The development of artificial intelligence (AI) has considerably broadened the applications of automatic methods to a wide range of natural language processing tasks. The SDG Prospector demonstrates that when used efficiently, AI can be a great ally to achieve the 2030 Agenda.
The SDG Prospector relies on a new generation of artificial intelligence models. In contrast with approaches using keyword counting, language models interpret words depending on the context from which they originate, and this allow to better understand the complexity of a text.

How does it work?

The SDG Prospector builds upon DistilRoBERTa, a light version of a model first developed by Meta.
  • Step 1

    DistilRoBERTa was pre-trained on millions of texts: it integrates a very diverse vocabulary, and understands the peculiarities of the English language, its conjugation and grammar rules. At this stage, the model was not yet specialized in the recognition of the SDGs.

  • Step 2

    To be able to detect the SDGs in a text, the SDG Prospector needed further training.
    We constructed an expert learning base composed of 9000+ paragraphs related
    to the SDGs.

  • Step 3

    Thanks to its deep neural network, its excellent command of English and the expert learning base, the SDG Prospector automatically learnt to detect whenever a text refers to the 2030 Agenda, and to distinguish the SDGs from one another.

  • Step 4

    After a series of robustness tests and fine-tuning, the SDG Prospector was born.

Importance of the learning base

The accuracy of the SDG Prospector derives directly from the quality of the learning base. Exclusively built by selecting relevant texts manually, our learning base consists of over 9,000 paragraphs related to the SDGs. For each SDG, we collected more
than 500 paragraphs, of maximum 200 words. These were mostly extracted
from specialized UN official documents and completed with texts from other sources.

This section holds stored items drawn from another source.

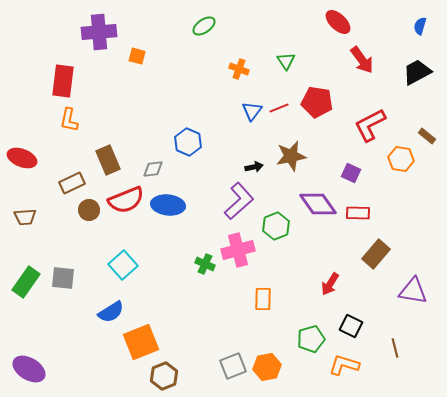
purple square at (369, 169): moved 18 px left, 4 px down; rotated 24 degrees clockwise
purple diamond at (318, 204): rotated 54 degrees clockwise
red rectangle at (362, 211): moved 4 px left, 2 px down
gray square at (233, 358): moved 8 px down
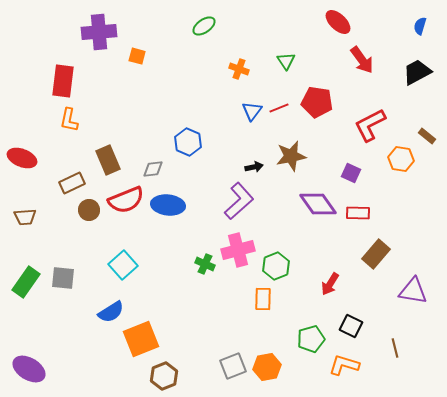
green hexagon at (276, 226): moved 40 px down
orange square at (141, 342): moved 3 px up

Besides an exclusion universe teaches the algorithm not to confuse concepts that use the same vocabulary as the SDGs but do not refer to the 2030 Agenda. To illustrate, supporting the business climate has nothing to do with the fight against climate change and its impacts.

How does the SDG Prospector analyse documents?

The SDG Prospector builds upon DistilRoBERTa, a light version ofa model first developed by Meta.
  1. The SDG Prospector parses the text in 100-word paragraphs.
  2. It assesses whether each paragraph is related to one, several or no SDG.
  3. It automatically sums up SDG references.
  4. You can view your results in absolute or in relative values, to take into account the length of your document.